State Department officials have defended Mr. Ahmadinejad’s speaking engagement, saying the U.N. is a place where member states can engage in dialogue, regardless of how the world despises its actions. Such a stance is puzzling. Under the shadow of the Holocaust, the United Nations was founded in 1945 by a war-torn world weary of conflict and was ready to embrace peace, social progress and human rights. Mr. Ahmadinejad has chosen not to engage in a respectful dialogue and is instead calling for another genocide—and of the same original victims. This is in flagrant disregard of the U.N.’s mission.

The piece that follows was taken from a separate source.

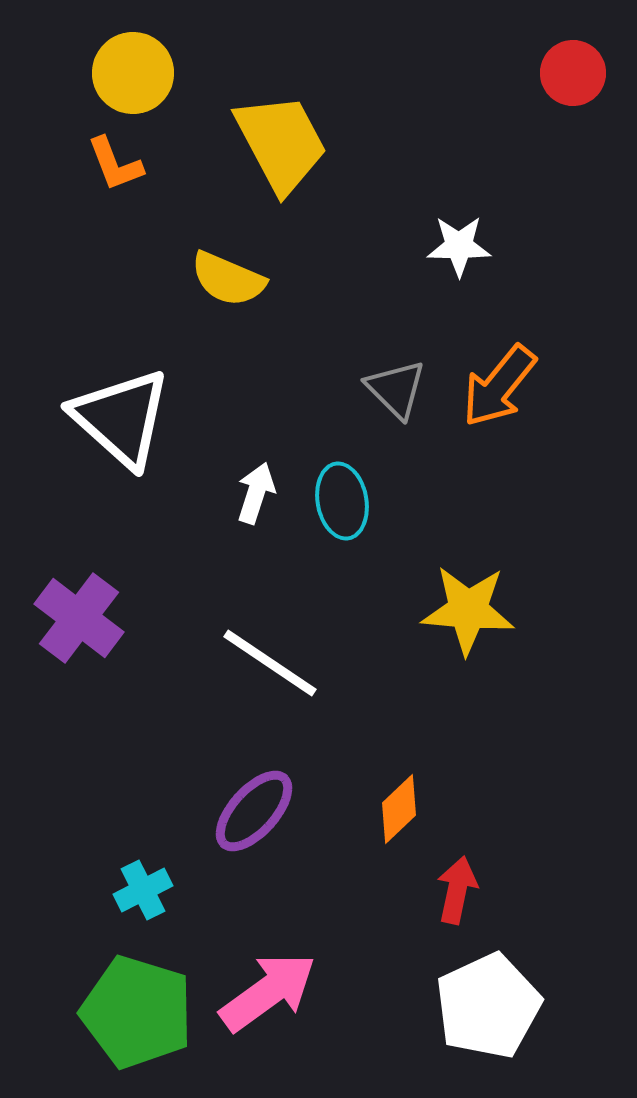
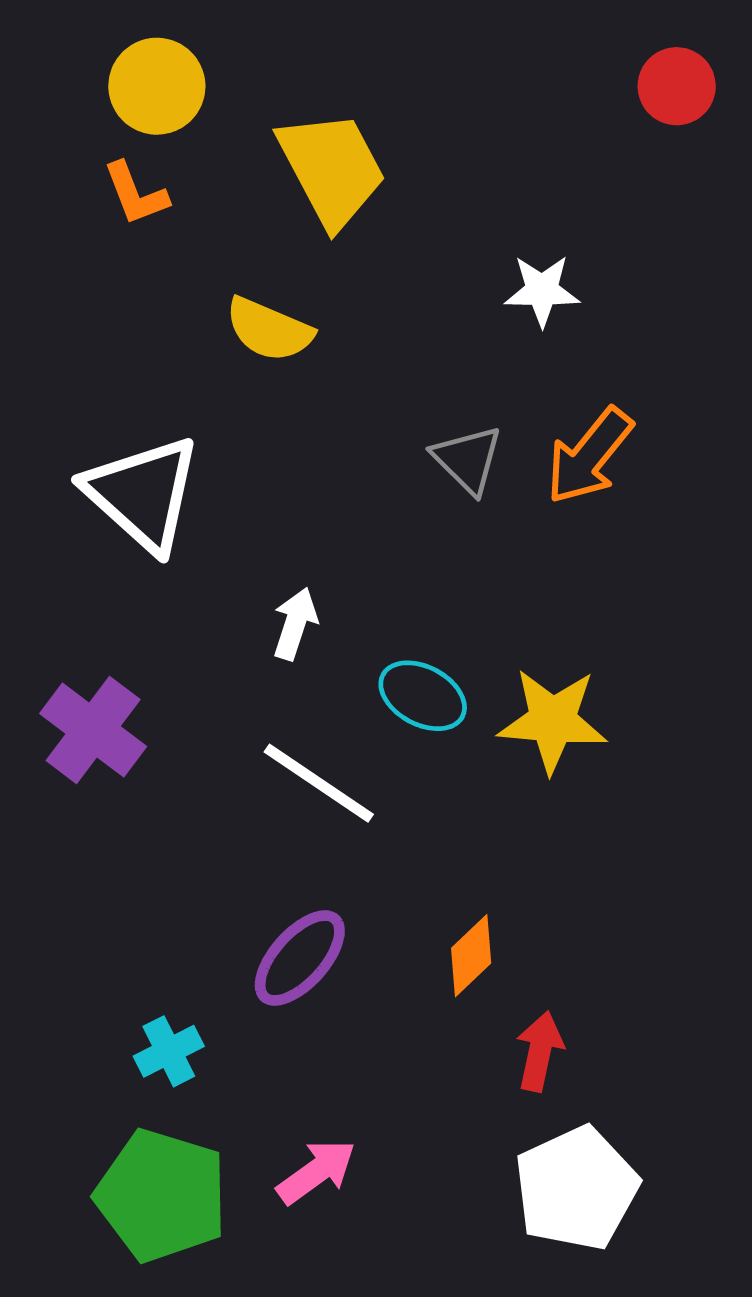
white arrow: (256, 493) -> (295, 624), moved
cyan ellipse: (342, 501) -> (423, 696), moved, turned -52
pink arrow: (268, 992) -> (316, 1172), size x0.7

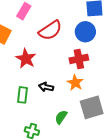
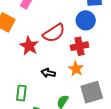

Republican presidential candidate Mitt Romney has rightly expressed outrage at Mr. Ahmadinejad’s presence in New York, pointing out in a letter to Mr. Ban that the despot is supporting Hezbollah’s terrorist efforts, flouting the international community through his nuclear weapons program and supporting Shi’ite militia extremists in Iraq. Mr. Romney commendably called on the United States to reconsider its participation in the U.N. should the body continue to act as a toothless overseer when it comes to Iran.
Republican Sen. John McCain yesterday also condemned Mr. Ahmadinejad’s scheduled visit to American soil. We urge politicians on both sides of the aisle to join these ranks and demand increased U.N. pressure on Mr. Ahmadinejad.